Я не ответила сразу. Горло будто чем-то перетянуло.
— Вы… — сказала я и не смогла закончить.
— Переезжаем, — ответила она просто. Не с виноватостью, не с объяснением, а с той взрослой сухостью, которой прикрывают всё, что уже решено. — Меня перевели. Надо было быстро.
Теперь я слышу в этих словах и усталость, и, может быть, скрытую неловкость перед соседским ребёнком. Тогда я услышала только одно: переезжаем.
— Куда? — спросила я. Голос был такой тихий, что она могла и не расслышать.
— В Петербург.
Это слово прозвучало для меня не как название города, а как что-то огромное, холодное, заведомо недосягаемое. Петербург тогда был для меня не местом, а дальностью. Чем-то из телевизора, с каналами, мостами, названиями улиц, которые у нас произносили с особой интонацией — не столько уважительной, сколько уязвлённой. Туда уезжали не наши.
Я кивнула, будто поняла.
— Мамы нет, — зачем-то сказала я.
— Я ей записку оставлю. И ключи от кладовки занесём потом.
Она ещё хотела что-то добавить, это было видно по тому, как дрогнуло лицо, но тут снизу кто-то крикнул грузчикам, она обернулась, и разговор оборвался. Для неё день продолжался в своём практическом русле: коробки, машина, документы, сумка, которая всё время куда-то девается, последние вещи из холодильника. Для меня он уже разломился.
— Матвей внизу? — спросила я, сама не зная, откуда взялась смелость.
— Да, с машиной.
Она сказала это и сразу пошла обратно в комнату. Не потому, что хотела уйти от разговора, а потому, что уезжающие люди всегда принадлежат уже не соседям, а самому отъезду.

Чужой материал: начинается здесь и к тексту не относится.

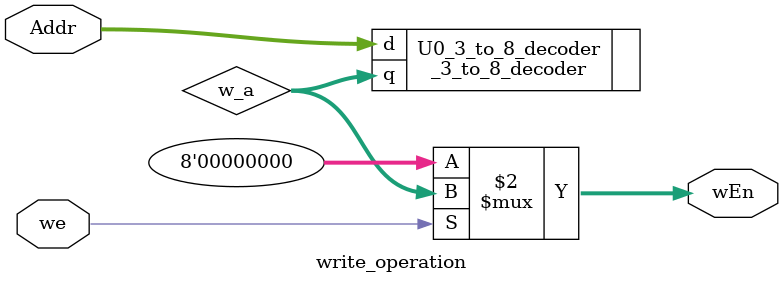
<source format=v>
module write_operation(Addr, we, wEn);
	input we;
	input [2:0] Addr; // 
	output [7:0] wEn; // select which index we will update in register
	
	wire [7:0] w_a;
	
	// one hot decoder
	_3_to_8_decoder U0_3_to_8_decoder(.d(Addr), .q(w_a));
	
	// if we == 1'b1, and gates will result same value with w_a
	// if we == 1'b0, and gates always result 0
	assign wEn = (we == 1'b1) ? w_a : 8'b0;
	
endmodule
</source>
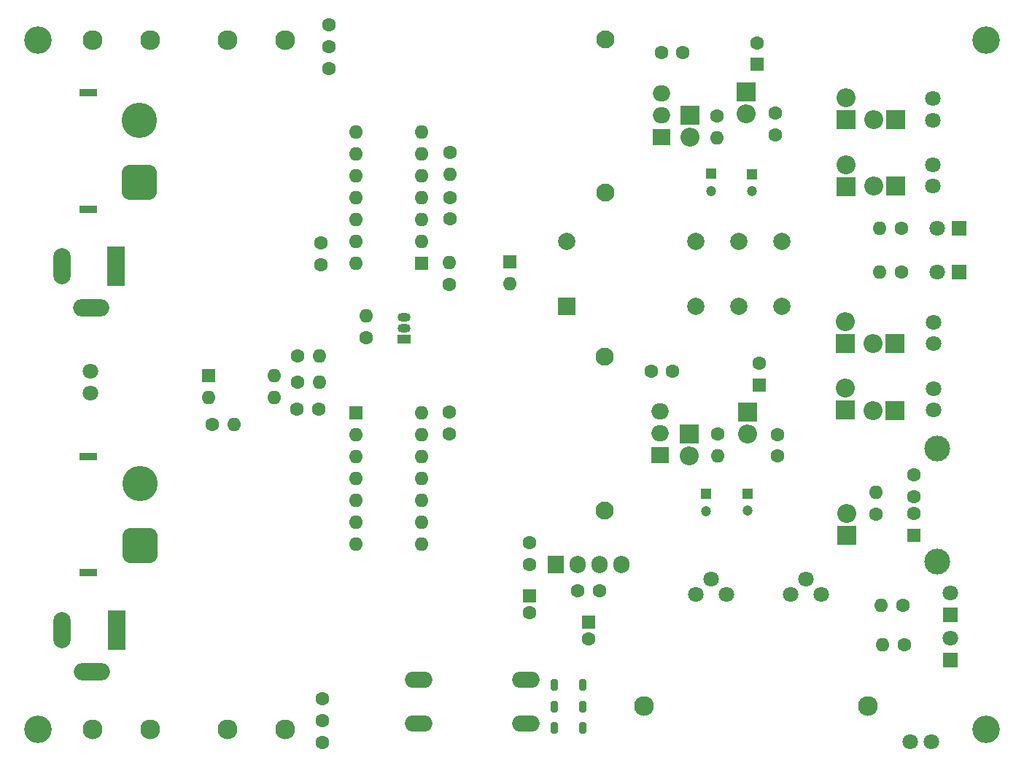
<source format=gbr>
%TF.GenerationSoftware,KiCad,Pcbnew,8.0.3*%
%TF.CreationDate,2024-07-10T23:22:52+09:00*%
%TF.ProjectId,power_6.6V,706f7765-725f-4362-9e36-562e6b696361,rev?*%
%TF.SameCoordinates,PX47868c0PY2faf080*%
%TF.FileFunction,Soldermask,Top*%
%TF.FilePolarity,Negative*%
%FSLAX46Y46*%
G04 Gerber Fmt 4.6, Leading zero omitted, Abs format (unit mm)*
G04 Created by KiCad (PCBNEW 8.0.3) date 2024-07-10 23:22:52*
%MOMM*%
%LPD*%
G01*
G04 APERTURE LIST*
G04 Aperture macros list*
%AMRoundRect*
0 Rectangle with rounded corners*
0 $1 Rounding radius*
0 $2 $3 $4 $5 $6 $7 $8 $9 X,Y pos of 4 corners*
0 Add a 4 corners polygon primitive as box body*
4,1,4,$2,$3,$4,$5,$6,$7,$8,$9,$2,$3,0*
0 Add four circle primitives for the rounded corners*
1,1,$1+$1,$2,$3*
1,1,$1+$1,$4,$5*
1,1,$1+$1,$6,$7*
1,1,$1+$1,$8,$9*
0 Add four rect primitives between the rounded corners*
20,1,$1+$1,$2,$3,$4,$5,0*
20,1,$1+$1,$4,$5,$6,$7,0*
20,1,$1+$1,$6,$7,$8,$9,0*
20,1,$1+$1,$8,$9,$2,$3,0*%
G04 Aperture macros list end*
%ADD10R,1.200000X1.200000*%
%ADD11C,1.200000*%
%ADD12R,2.200000X2.200000*%
%ADD13O,2.200000X2.200000*%
%ADD14C,1.600000*%
%ADD15O,1.600000X1.600000*%
%ADD16R,2.000000X4.600000*%
%ADD17O,2.000000X4.200000*%
%ADD18O,4.200000X2.000000*%
%ADD19R,1.500000X1.050000*%
%ADD20O,1.500000X1.050000*%
%ADD21R,1.800000X1.800000*%
%ADD22C,1.800000*%
%ADD23C,2.100000*%
%ADD24R,1.600000X1.600000*%
%ADD25C,2.000000*%
%ADD26R,2.000000X2.000000*%
%ADD27R,1.905000X2.000000*%
%ADD28O,1.905000X2.000000*%
%ADD29R,2.000000X0.900000*%
%ADD30RoundRect,1.025000X1.025000X-1.025000X1.025000X1.025000X-1.025000X1.025000X-1.025000X-1.025000X0*%
%ADD31C,4.100000*%
%ADD32C,2.300000*%
%ADD33R,1.500000X1.600000*%
%ADD34C,3.000000*%
%ADD35RoundRect,0.181818X-0.218182X-0.468182X0.218182X-0.468182X0.218182X0.468182X-0.218182X0.468182X0*%
%ADD36R,2.000000X1.905000*%
%ADD37O,2.000000X1.905000*%
%ADD38C,3.200000*%
%ADD39O,3.200000X1.900000*%
G04 APERTURE END LIST*
D10*
%TO.C,C9*%
X87376000Y-57676001D03*
D11*
X87376000Y-59676001D03*
%TD*%
D12*
%TO.C,D1*%
X98752766Y-14296400D03*
D13*
X98752766Y-11756400D03*
%TD*%
D14*
%TO.C,R2*%
X35117400Y-41676000D03*
D15*
X37657400Y-41676000D03*
%TD*%
D14*
%TO.C,R7*%
X105232200Y-26873200D03*
D15*
X102692200Y-26873200D03*
%TD*%
D16*
%TO.C,J1*%
X14097000Y-73518000D03*
D17*
X7797000Y-73518000D03*
D18*
X11197000Y-78318000D03*
%TD*%
D19*
%TO.C,Q1*%
X47503400Y-39720200D03*
D20*
X47503400Y-38450200D03*
X47503400Y-37180200D03*
%TD*%
D21*
%TO.C,D6*%
X110850200Y-77001200D03*
D22*
X110850200Y-74461200D03*
%TD*%
D12*
%TO.C,D4*%
X104470200Y-40231400D03*
D13*
X101930200Y-40231400D03*
%TD*%
D23*
%TO.C,REF\u002A\u002A*%
X70749999Y-59600000D03*
X70749999Y-41800000D03*
%TD*%
D24*
%TO.C,C16*%
X68884800Y-72567800D03*
D14*
X68884800Y-74567800D03*
%TD*%
%TO.C,C2*%
X52725800Y-48223400D03*
X52725800Y-50723400D03*
%TD*%
D23*
%TO.C,REF\u002A\u002A*%
X70849999Y-22700000D03*
X70849999Y-4900000D03*
%TD*%
D12*
%TO.C,D15*%
X87350600Y-48234600D03*
D13*
X87350600Y-50774600D03*
%TD*%
D21*
%TO.C,D8*%
X111866600Y-31978600D03*
D22*
X109326600Y-31978600D03*
%TD*%
D12*
%TO.C,D9*%
X98752766Y-22064634D03*
D13*
X98752766Y-19524634D03*
%TD*%
D12*
%TO.C,D2*%
X98670200Y-47931400D03*
D13*
X98670200Y-45391400D03*
%TD*%
D21*
%TO.C,D5*%
X110850200Y-71726200D03*
D22*
X110850200Y-69186200D03*
%TD*%
D25*
%TO.C,K1*%
X86349999Y-35900000D03*
X81349999Y-35900000D03*
X91349999Y-35900000D03*
X86349999Y-28400000D03*
X81349999Y-28400000D03*
X91349999Y-28400000D03*
D26*
X66349999Y-35900000D03*
D25*
X66349999Y-28400000D03*
%TD*%
D24*
%TO.C,U1*%
X24824800Y-43983000D03*
D15*
X24824800Y-46523000D03*
X32444800Y-46523000D03*
X32444800Y-43983000D03*
%TD*%
D12*
%TO.C,D10*%
X98670200Y-40231400D03*
D13*
X98670200Y-37691400D03*
%TD*%
D27*
%TO.C,U6*%
X65074800Y-65867400D03*
D28*
X67614800Y-65867400D03*
X70154800Y-65867400D03*
X72694800Y-65867400D03*
%TD*%
D12*
%TO.C,D11*%
X104521000Y-21996400D03*
D13*
X101981000Y-21996400D03*
%TD*%
D22*
%TO.C,J7*%
X11092600Y-43475200D03*
X11092600Y-45975200D03*
%TD*%
D14*
%TO.C,C6*%
X76163800Y-43484800D03*
X78663800Y-43484800D03*
%TD*%
D10*
%TO.C,C12*%
X83159600Y-20555200D03*
D11*
X83159600Y-22555200D03*
%TD*%
D22*
%TO.C,RV1*%
X84900000Y-69400000D03*
X83103949Y-67603949D03*
X81307898Y-69400000D03*
%TD*%
D14*
%TO.C,R3*%
X35121000Y-44773600D03*
D15*
X37661000Y-44773600D03*
%TD*%
D22*
%TO.C,J11*%
X108901400Y-47964400D03*
X108901400Y-45464400D03*
%TD*%
D14*
%TO.C,C11*%
X77357600Y-6477000D03*
X79857600Y-6477000D03*
%TD*%
%TO.C,C4*%
X37851400Y-31084200D03*
X37851400Y-28584200D03*
%TD*%
D29*
%TO.C,J5*%
X10776600Y-24657000D03*
X10776600Y-11157000D03*
D30*
X16776600Y-21507000D03*
D31*
X16776600Y-14307000D03*
%TD*%
D22*
%TO.C,RV2*%
X95940000Y-69410000D03*
X94143949Y-67613949D03*
X92347898Y-69410000D03*
%TD*%
D32*
%TO.C,F1*%
X33700000Y-85000000D03*
X27000000Y-85000000D03*
X18000000Y-85000000D03*
X11300000Y-85000000D03*
%TD*%
D24*
%TO.C,C15*%
X62052200Y-69529888D03*
D14*
X62052200Y-71529888D03*
%TD*%
D12*
%TO.C,D13*%
X98831400Y-62534800D03*
D13*
X98831400Y-59994800D03*
%TD*%
D21*
%TO.C,D7*%
X111887000Y-26847800D03*
D22*
X109347000Y-26847800D03*
%TD*%
D10*
%TO.C,C14*%
X87884000Y-20580600D03*
D11*
X87884000Y-22580600D03*
%TD*%
D14*
%TO.C,R11*%
X102250000Y-60080000D03*
D15*
X102250000Y-57540000D03*
%TD*%
D33*
%TO.C,J12*%
X106640000Y-62500000D03*
D14*
X106640000Y-60000000D03*
X106640000Y-58000000D03*
X106640000Y-55500000D03*
D34*
X109350000Y-65570000D03*
X109350000Y-52430000D03*
%TD*%
D12*
%TO.C,D12*%
X104470200Y-48031400D03*
D13*
X101930200Y-48031400D03*
%TD*%
D35*
%TO.C,SW4*%
X64950000Y-79900000D03*
X64950000Y-82400000D03*
X64950000Y-84900000D03*
X68250000Y-84900000D03*
X68250000Y-82400000D03*
X68250000Y-79900000D03*
%TD*%
D36*
%TO.C,U5*%
X77349999Y-16300000D03*
D37*
X77349999Y-13760000D03*
X77349999Y-11220000D03*
%TD*%
D14*
%TO.C,SW3*%
X38735000Y-8356600D03*
X38735000Y-5816600D03*
X38735000Y-3276600D03*
%TD*%
%TO.C,C13*%
X90540000Y-13510000D03*
X90540000Y-16010000D03*
%TD*%
%TO.C,R5*%
X105395200Y-70626200D03*
D15*
X102855200Y-70626200D03*
%TD*%
D14*
%TO.C,R13*%
X83820000Y-13839400D03*
D15*
X83820000Y-16379400D03*
%TD*%
D38*
%TO.C,REF\u002A\u002A*%
X115000000Y-85000000D03*
%TD*%
D14*
%TO.C,SW2*%
X38000000Y-81460000D03*
X38000000Y-84000000D03*
X38000000Y-86540000D03*
%TD*%
D12*
%TO.C,D3*%
X104521000Y-14296400D03*
D13*
X101981000Y-14296400D03*
%TD*%
D14*
%TO.C,C17*%
X62052200Y-65898400D03*
X62052200Y-63398400D03*
%TD*%
D10*
%TO.C,C7*%
X82550000Y-57726801D03*
D11*
X82550000Y-59726801D03*
%TD*%
D24*
%TO.C,C5*%
X88747600Y-45034200D03*
D14*
X88747600Y-42534200D03*
%TD*%
D12*
%TO.C,D17*%
X87198200Y-10998200D03*
D13*
X87198200Y-13538200D03*
%TD*%
D38*
%TO.C,REF\u002A\u002A*%
X5000000Y-85000000D03*
%TD*%
D22*
%TO.C,J8*%
X108876000Y-14301800D03*
X108876000Y-11801800D03*
%TD*%
D12*
%TO.C,D16*%
X80619600Y-50723800D03*
D13*
X80619600Y-53263800D03*
%TD*%
D22*
%TO.C,J10*%
X108876000Y-22001800D03*
X108876000Y-19501800D03*
%TD*%
D38*
%TO.C,REF\u002A\u002A*%
X5000000Y-5000000D03*
%TD*%
D32*
%TO.C,REF\u002A\u002A*%
X75300000Y-82300000D03*
X101300000Y-82300000D03*
%TD*%
D36*
%TO.C,U4*%
X77194999Y-53240000D03*
D37*
X77194999Y-50700000D03*
X77194999Y-48160000D03*
%TD*%
D24*
%TO.C,D14*%
X59720800Y-30801515D03*
D15*
X59720800Y-33341515D03*
%TD*%
D14*
%TO.C,R8*%
X105257600Y-31978600D03*
D15*
X102717600Y-31978600D03*
%TD*%
D14*
%TO.C,R9*%
X52761200Y-33421000D03*
D15*
X52761200Y-30881000D03*
%TD*%
D14*
%TO.C,R4*%
X52812000Y-18068600D03*
D15*
X52812000Y-20608600D03*
%TD*%
D24*
%TO.C,U2*%
X41890000Y-48280000D03*
D15*
X41890000Y-50820000D03*
X41890000Y-53360000D03*
X41890000Y-55900000D03*
X41890000Y-58440000D03*
X41890000Y-60980000D03*
X41890000Y-63520000D03*
X49510000Y-63520000D03*
X49510000Y-60980000D03*
X49510000Y-58440000D03*
X49510000Y-55900000D03*
X49510000Y-53360000D03*
X49510000Y-50820000D03*
X49510000Y-48280000D03*
%TD*%
D16*
%TO.C,J2*%
X14072400Y-31292800D03*
D17*
X7772400Y-31292800D03*
D18*
X11172400Y-36092800D03*
%TD*%
D39*
%TO.C,SW1*%
X49130000Y-79320000D03*
X61630000Y-79320000D03*
X49130000Y-84320000D03*
X61630000Y-84320000D03*
%TD*%
D14*
%TO.C,C3*%
X52837400Y-25775600D03*
X52837400Y-23275600D03*
%TD*%
D12*
%TO.C,D18*%
X80670400Y-13741400D03*
D13*
X80670400Y-16281400D03*
%TD*%
D22*
%TO.C,J13*%
X106200000Y-86500000D03*
X108700000Y-86500000D03*
%TD*%
D14*
%TO.C,R6*%
X105550200Y-75226200D03*
D15*
X103010200Y-75226200D03*
%TD*%
D14*
%TO.C,C18*%
X67660200Y-68910200D03*
X70160200Y-68910200D03*
%TD*%
D32*
%TO.C,F2*%
X33700000Y-5000000D03*
X27000000Y-5000000D03*
X18000000Y-5000000D03*
X11300000Y-5000000D03*
%TD*%
D38*
%TO.C,REF\u002A\u002A*%
X115000000Y-5000000D03*
%TD*%
D14*
%TO.C,C8*%
X90840000Y-50810000D03*
X90840000Y-53310000D03*
%TD*%
D24*
%TO.C,C10*%
X88442800Y-7848600D03*
D14*
X88442800Y-5348600D03*
%TD*%
D29*
%TO.C,J3*%
X10802000Y-66856800D03*
X10802000Y-53356800D03*
D30*
X16802000Y-63706800D03*
D31*
X16802000Y-56506800D03*
%TD*%
D14*
%TO.C,C1*%
X37544800Y-47873600D03*
X35044800Y-47873600D03*
%TD*%
D22*
%TO.C,J9*%
X108901400Y-40264400D03*
X108901400Y-37764400D03*
%TD*%
D24*
%TO.C,U3*%
X49520000Y-30901400D03*
D15*
X49520000Y-28361400D03*
X49520000Y-25821400D03*
X49520000Y-23281400D03*
X49520000Y-20741400D03*
X49520000Y-18201400D03*
X49520000Y-15661400D03*
X41900000Y-15661400D03*
X41900000Y-18201400D03*
X41900000Y-20741400D03*
X41900000Y-23281400D03*
X41900000Y-25821400D03*
X41900000Y-28361400D03*
X41900000Y-30901400D03*
%TD*%
D14*
%TO.C,R10*%
X43083800Y-39596800D03*
D15*
X43083800Y-37056800D03*
%TD*%
D14*
%TO.C,R12*%
X83870800Y-50745600D03*
D15*
X83870800Y-53285600D03*
%TD*%
D14*
%TO.C,R1*%
X25174800Y-49658000D03*
D15*
X27714800Y-49658000D03*
%TD*%
M02*

</source>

Я спустилась вниз так же быстро, как поднялась, но во дворе машины уже не было. Только у арки стоял грязный грузовик с открытым бортом, и двое мужчин затягивали верёвкой какой-то шкаф. На асфальте лежала стопка газет, выпавшая, видимо, из коробки. Ты мог быть где угодно — за углом, у кабины, в магазине за водой, — но я тебя не увидела. И это неувиденное потом оказалось страшнее самого отъезда. Встреча, пусть даже последняя, даёт человеку хоть какую-то форму боли. А когда остаются только следы, боль становится бесформенной и потому дольше живёт.
Я постояла у арки, делая вид, что поправляю ремень портфеля. Грузчики курили, плевали в сторону, матерились без злобы. Водитель ел пирожок, стряхивая капусту на землю. Всё было так обыкновенно, что от этого делалось почти невыносимо. Внутри меня рушилось нечто, что я уже считала неотменимым, а мир снаружи был занят верёвками, бортом, какими-то бумажками и чьим-то перекуром.
Вернувшись домой, я не разулась сразу. Поставила портфель у двери и села на табурет в коридоре. Из открытого окна тянуло влажным дворовым воздухом и запахом бензина. Сверху ещё доносились шаги, стук, передвигаемая мебель. Я сидела, держа руки между колен, и ничего не думала. Есть такая минута, когда душа не в силах ни принять случившееся, ни сопротивляться ему. Взрослые называют это растерянностью. Но у детей и подростков она другая — не умственная, а почти телесная. Как будто тебя вынули из привычного давления воздуха и не предупредили, как теперь дышать.
Потом я встала и пошла на кухню, потому что надо было поставить чайник, достать картошку, вынуть из сумки хлеб. Самое унизительное в горе — его полная безразличность к хозяйству. Картошка не перестаёт быть нечищеной, когда у человека рушится внутренний порядок. Вода всё равно закипает, хлеб надо резать, мать приходит с работы голодная. Я делала всё это с той машинальной точностью, какой, вероятно, и спасаются в первые часы после беды.
К вечеру дом затих.
Я поняла, что вы уехали, не по звукам машины и не по хлопку двери. Напротив — по наступившей после них тишине. Тишина бывает разная. Обычная вечерняя — живая: где-то течёт вода, ребёнок плачет на третьем, телевизор у кого-то гудит, кто-то кашляет в туалете. Тишина после исчезновения человека имеет другой состав. В ней нет просто одного звука — и от этого пустеет вся лестничная клетка, весь этаж, иногда целый дом. Так пустеют не стены, а смысл, который к ним был привязан.
Мать пришла поздно, с опущенными плечами, с тёмными кругами под глазами. Я уже знала, что она знает: у нашей двери лежала сложенная пополам записка от Веры Сергеевны и маленький связанный ключом пакет — кажется, там были две банки варенья или ещё что-то хозяйственное, что не повезли с собой.
Мать прочла записку, сунула её в карман халата и сказала, снимая туфли:
— Съехали соседи.
Я стояла у плиты и не оборачивалась.